President Obama is “absolutely” the most transparent president in history, White House press secretary Josh Earnest said Sunday after the White House received a letter from signed by a dozen top journalists’ groups complaining about the administration’s policies toward the media.
The letter, signed by the Society of Professional Journalists and the Poynter Institute, among others, accuses the White House of "politically driven suppression of news and information about federal agencies."
It asks the president to create an ombudsman charged with enforcing his goal of government transparency, and asks Obama "issue a clear directive telling federal employees they're not only free to answer questions from reporters and the public, but actually encouraged to do so.”
“We believe that is one of the most important things you can do for the nation now, before the policies become even more entrenched,” the letter says.
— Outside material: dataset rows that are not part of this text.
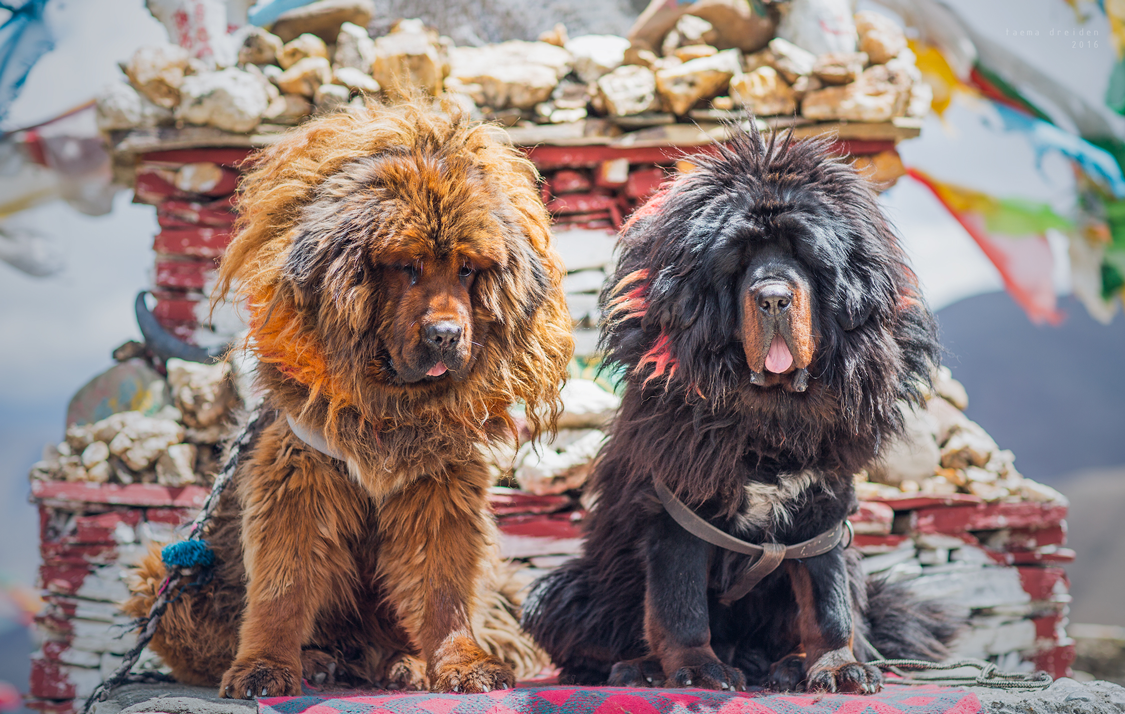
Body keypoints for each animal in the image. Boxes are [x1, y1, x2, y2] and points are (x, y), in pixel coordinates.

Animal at [125, 100, 571, 697]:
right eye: (407, 267)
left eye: (467, 270)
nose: (446, 336)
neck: (389, 407)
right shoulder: (298, 474)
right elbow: (282, 588)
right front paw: (264, 668)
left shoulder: (439, 488)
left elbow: (444, 590)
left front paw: (461, 664)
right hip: (175, 575)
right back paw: (314, 660)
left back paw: (402, 665)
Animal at [522, 127, 963, 692]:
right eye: (738, 260)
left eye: (806, 258)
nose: (773, 297)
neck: (769, 420)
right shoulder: (680, 507)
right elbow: (681, 603)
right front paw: (695, 670)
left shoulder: (823, 510)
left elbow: (829, 603)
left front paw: (836, 666)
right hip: (567, 589)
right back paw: (641, 670)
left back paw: (787, 667)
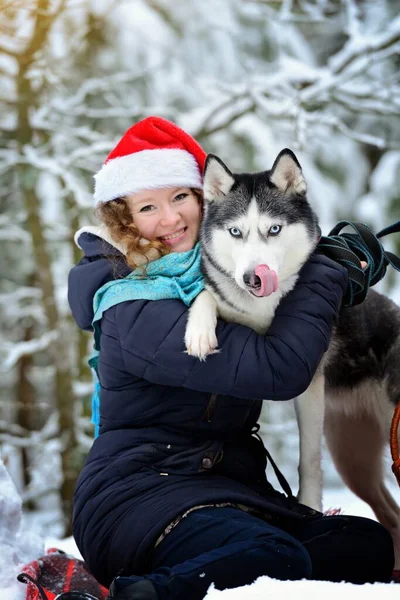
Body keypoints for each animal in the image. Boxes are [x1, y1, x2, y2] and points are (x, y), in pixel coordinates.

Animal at [186, 150, 400, 568]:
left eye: (274, 229)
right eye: (235, 232)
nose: (253, 277)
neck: (267, 308)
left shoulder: (308, 386)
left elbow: (308, 459)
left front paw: (310, 507)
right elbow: (208, 294)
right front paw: (199, 331)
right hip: (354, 461)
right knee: (393, 516)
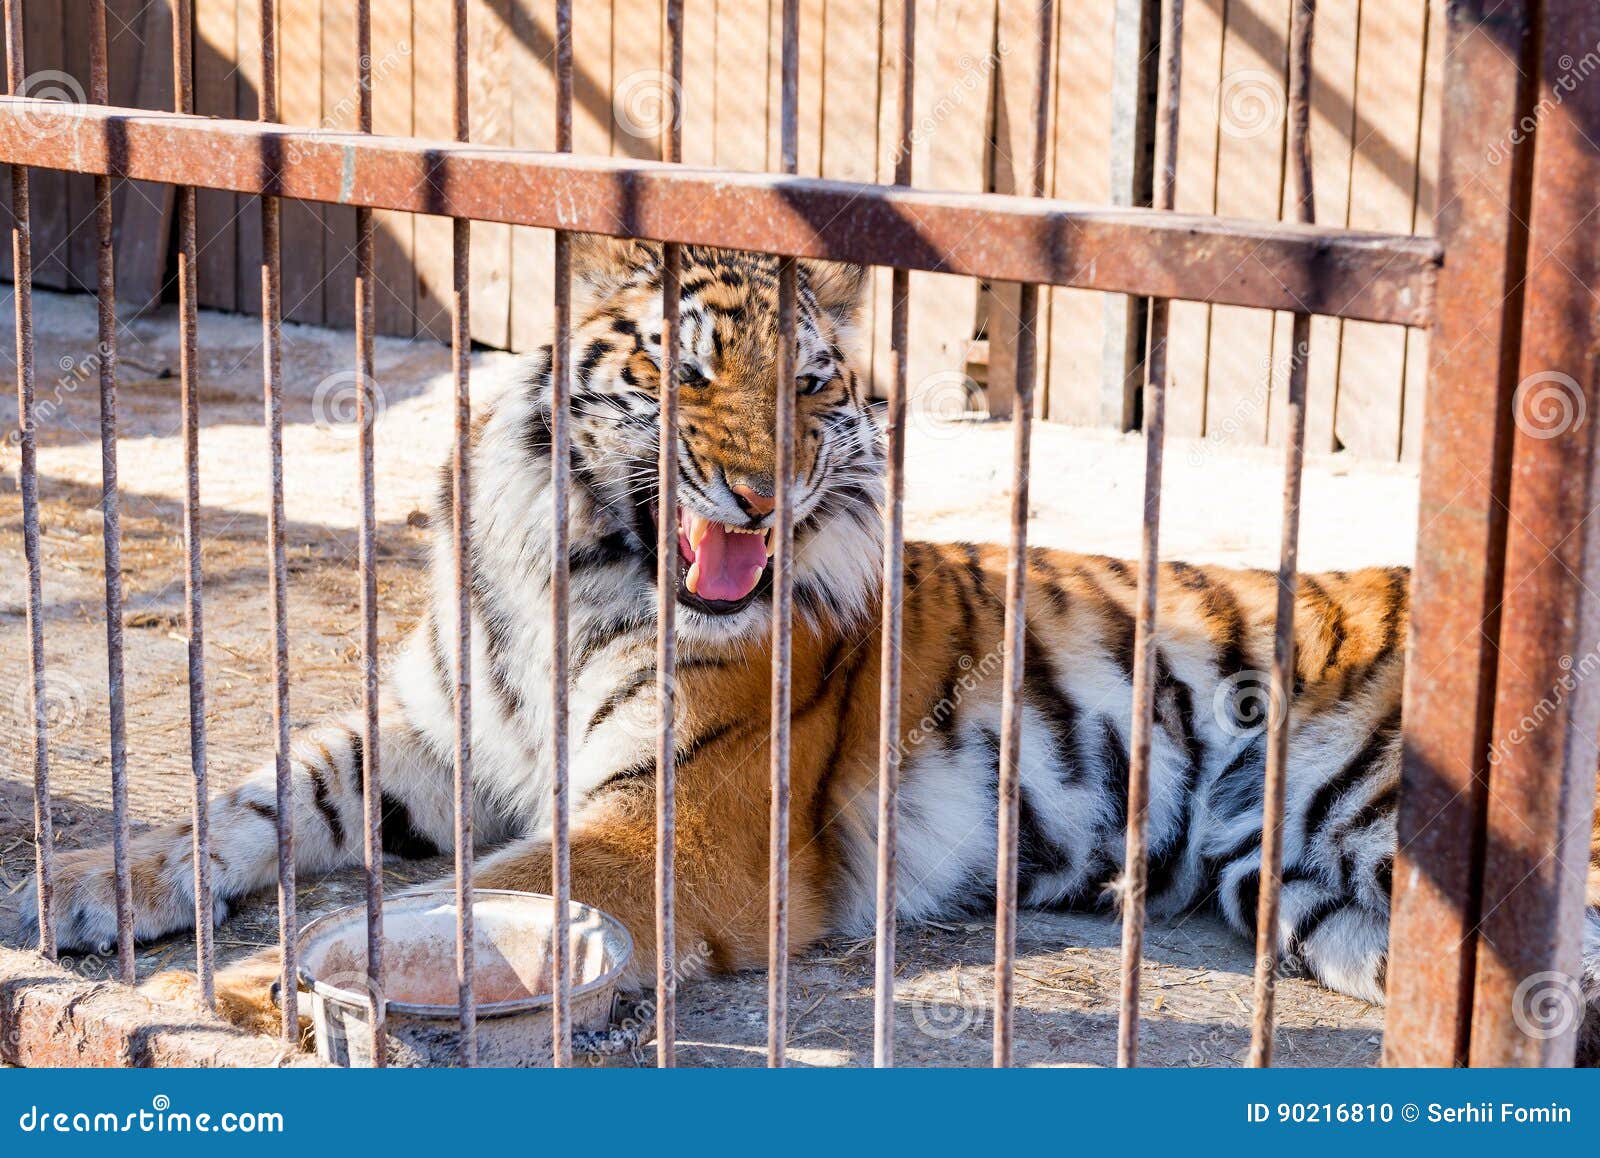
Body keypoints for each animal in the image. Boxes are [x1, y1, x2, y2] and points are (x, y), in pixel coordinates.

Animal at [18, 239, 1600, 1061]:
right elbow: (249, 799)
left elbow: (488, 890)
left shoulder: (674, 818)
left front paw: (278, 981)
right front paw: (88, 884)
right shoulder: (417, 748)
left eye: (815, 390)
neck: (571, 571)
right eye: (686, 374)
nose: (762, 495)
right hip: (1314, 893)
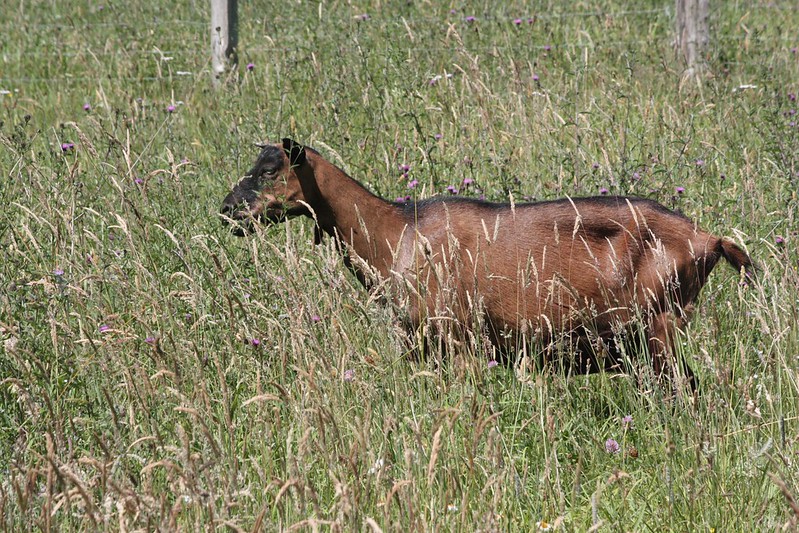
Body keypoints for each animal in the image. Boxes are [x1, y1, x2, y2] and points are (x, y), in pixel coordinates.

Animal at [221, 138, 753, 392]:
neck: (398, 234)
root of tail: (709, 239)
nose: (227, 211)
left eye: (269, 169)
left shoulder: (456, 339)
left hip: (658, 326)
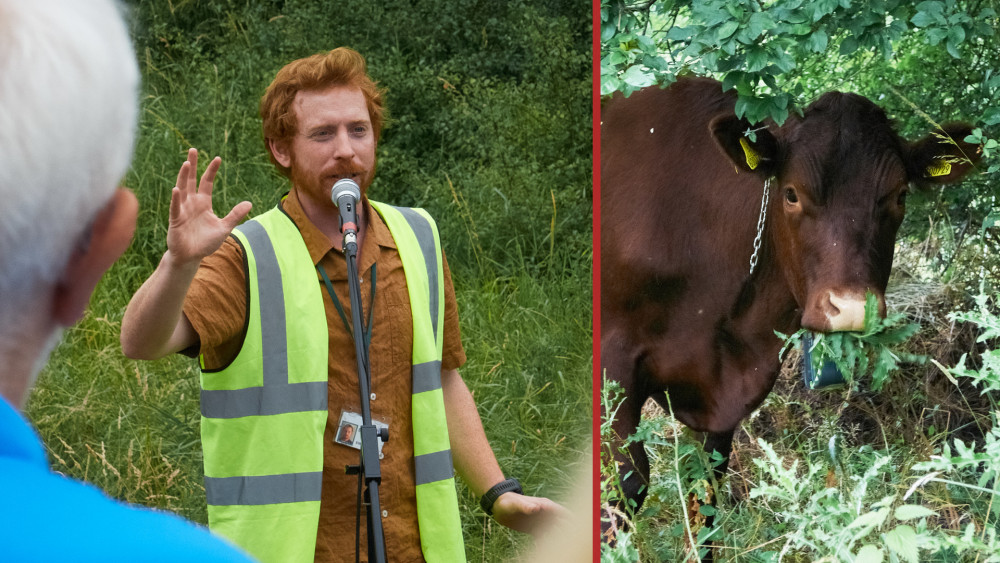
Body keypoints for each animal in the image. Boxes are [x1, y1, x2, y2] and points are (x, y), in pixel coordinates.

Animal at [600, 77, 976, 532]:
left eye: (900, 195)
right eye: (792, 194)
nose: (852, 308)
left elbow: (705, 490)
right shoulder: (614, 360)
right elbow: (625, 485)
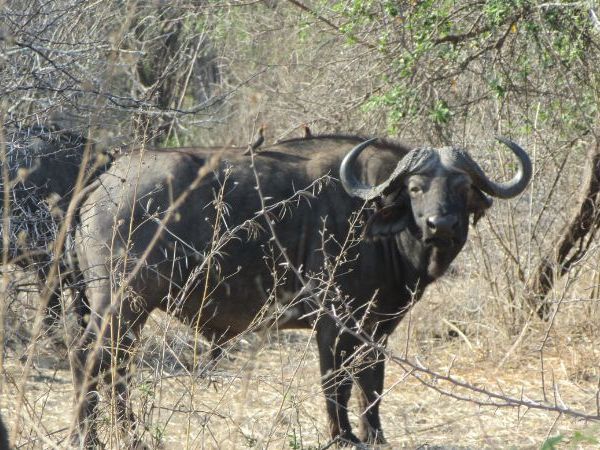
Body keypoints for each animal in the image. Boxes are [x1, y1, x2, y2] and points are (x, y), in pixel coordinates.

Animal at [72, 134, 532, 446]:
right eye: (416, 188)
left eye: (461, 188)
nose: (441, 225)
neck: (372, 221)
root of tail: (105, 182)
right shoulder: (333, 324)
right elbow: (336, 383)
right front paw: (342, 437)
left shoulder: (376, 329)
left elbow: (371, 384)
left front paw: (374, 436)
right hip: (122, 303)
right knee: (93, 358)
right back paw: (98, 436)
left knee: (114, 365)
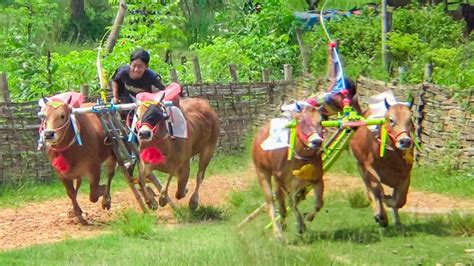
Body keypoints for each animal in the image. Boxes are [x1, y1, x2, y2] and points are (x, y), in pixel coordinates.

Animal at [39, 94, 115, 223]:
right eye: (44, 116)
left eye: (62, 115)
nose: (48, 134)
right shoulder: (61, 174)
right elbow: (71, 193)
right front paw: (77, 213)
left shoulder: (94, 169)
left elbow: (93, 195)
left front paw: (104, 193)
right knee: (78, 184)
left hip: (112, 155)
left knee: (110, 174)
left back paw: (106, 200)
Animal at [252, 106, 326, 239]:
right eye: (300, 120)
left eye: (320, 120)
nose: (317, 141)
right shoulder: (281, 180)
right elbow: (291, 204)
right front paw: (300, 225)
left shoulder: (317, 179)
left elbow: (318, 204)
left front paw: (307, 218)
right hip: (262, 173)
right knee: (271, 203)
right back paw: (277, 233)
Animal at [348, 98, 414, 228]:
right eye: (391, 120)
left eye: (410, 120)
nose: (405, 141)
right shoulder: (370, 170)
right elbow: (378, 191)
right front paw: (382, 216)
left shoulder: (405, 176)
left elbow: (399, 201)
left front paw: (390, 203)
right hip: (360, 167)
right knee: (370, 192)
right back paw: (380, 215)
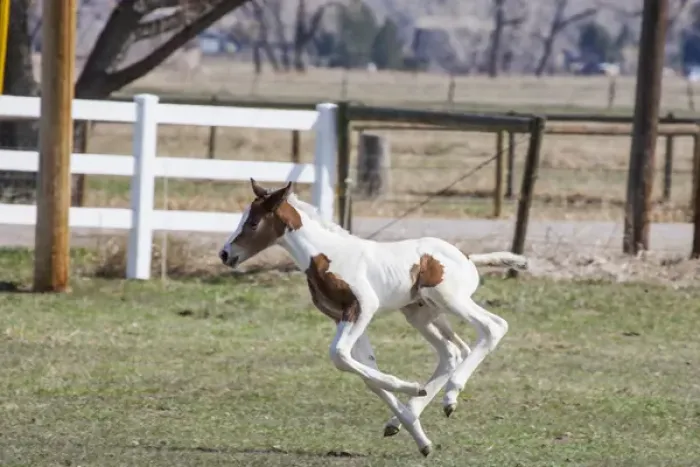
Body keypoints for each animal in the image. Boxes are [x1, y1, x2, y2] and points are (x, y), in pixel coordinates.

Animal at [218, 179, 528, 457]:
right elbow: (365, 371)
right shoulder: (342, 318)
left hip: (450, 299)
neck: (329, 256)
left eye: (253, 223)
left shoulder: (363, 308)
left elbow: (339, 356)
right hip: (421, 313)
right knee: (451, 351)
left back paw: (451, 396)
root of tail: (467, 256)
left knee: (493, 327)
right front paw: (418, 434)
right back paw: (408, 414)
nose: (224, 254)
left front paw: (410, 388)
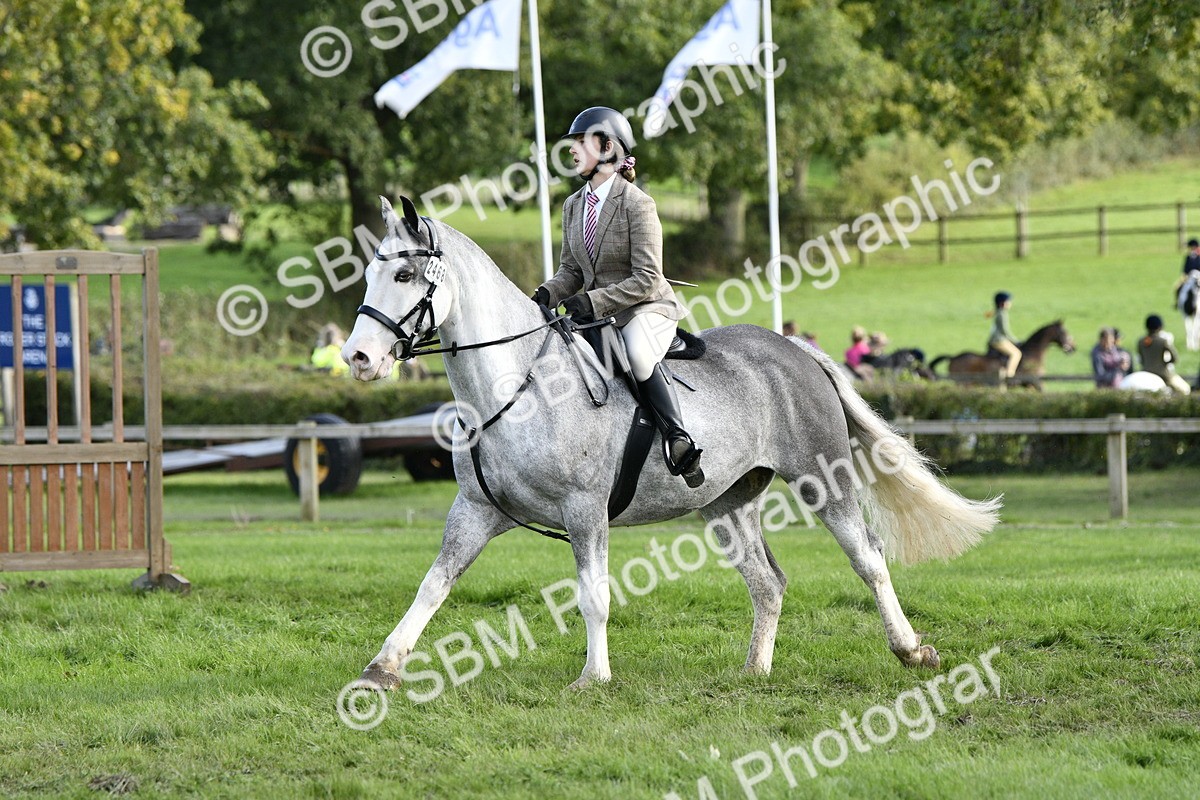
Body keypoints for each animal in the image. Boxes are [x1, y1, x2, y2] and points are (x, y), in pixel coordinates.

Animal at [342, 196, 1002, 691]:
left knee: (868, 559)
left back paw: (911, 650)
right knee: (767, 583)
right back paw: (754, 672)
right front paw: (382, 669)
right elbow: (432, 585)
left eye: (404, 275)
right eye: (372, 273)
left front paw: (594, 678)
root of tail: (794, 349)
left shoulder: (584, 512)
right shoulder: (475, 511)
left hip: (823, 478)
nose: (358, 358)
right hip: (727, 501)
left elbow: (593, 597)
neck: (518, 384)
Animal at [928, 321, 1075, 389]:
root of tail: (953, 357)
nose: (1073, 348)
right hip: (964, 383)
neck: (1033, 354)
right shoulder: (1036, 383)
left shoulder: (1029, 386)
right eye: (1065, 332)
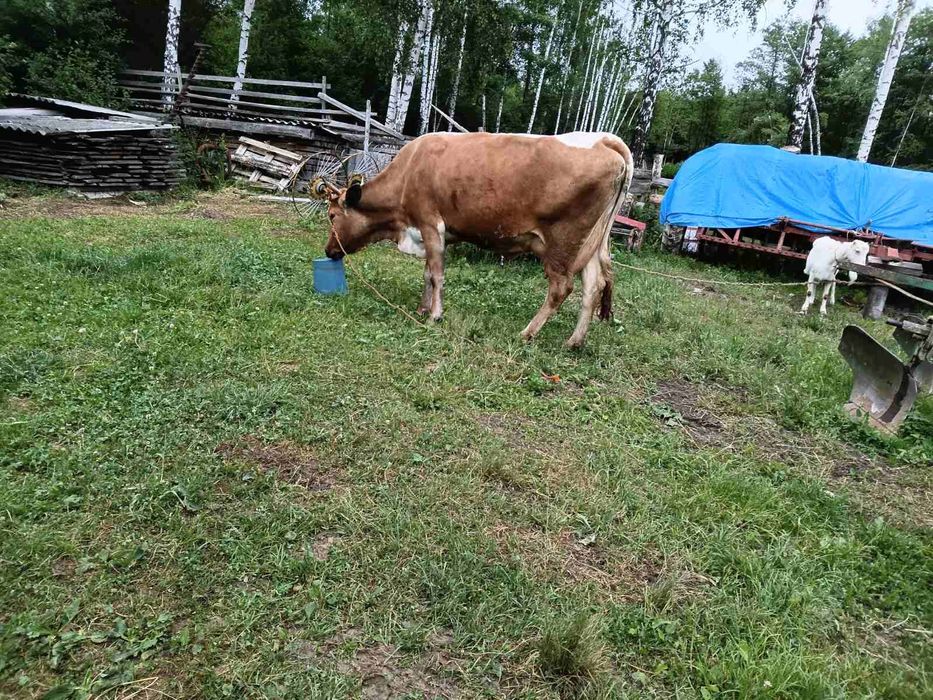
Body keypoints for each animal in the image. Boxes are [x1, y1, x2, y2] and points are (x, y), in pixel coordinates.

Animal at [319, 131, 634, 348]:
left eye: (333, 215)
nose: (329, 249)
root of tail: (603, 139)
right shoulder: (431, 232)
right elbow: (427, 274)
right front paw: (422, 308)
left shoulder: (430, 223)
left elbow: (437, 274)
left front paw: (434, 315)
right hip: (590, 243)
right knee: (594, 286)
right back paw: (574, 341)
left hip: (563, 243)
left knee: (562, 288)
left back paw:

Earnest said he is “definitely committed” to helping “the president live up to his commitment to be the most transparent president in history.”
Earnest noted that previous administrations had “gone to the Supreme Court” to prevent the release of White House visitor information, but that the Obama administration “releases it voluntarily on the Internet on a quarterly basis.”
“Reporters for years clamored to get access to fundraisers the president hosted or attended that were hosted in private homes,” Earnest continued. “Reporters now have access to those when this president goes to a private home.”
Earnest also said the criticism was inherent in the relationship between the press and the administration.
“They're all journalists,” Earnest said. “And if the day that they stopped -- the day that they sort of sit back and say, you know, we don't need to write a letter, the White House is telling us everything that they're supposed to, is the day that they're no longer doing their jobs.”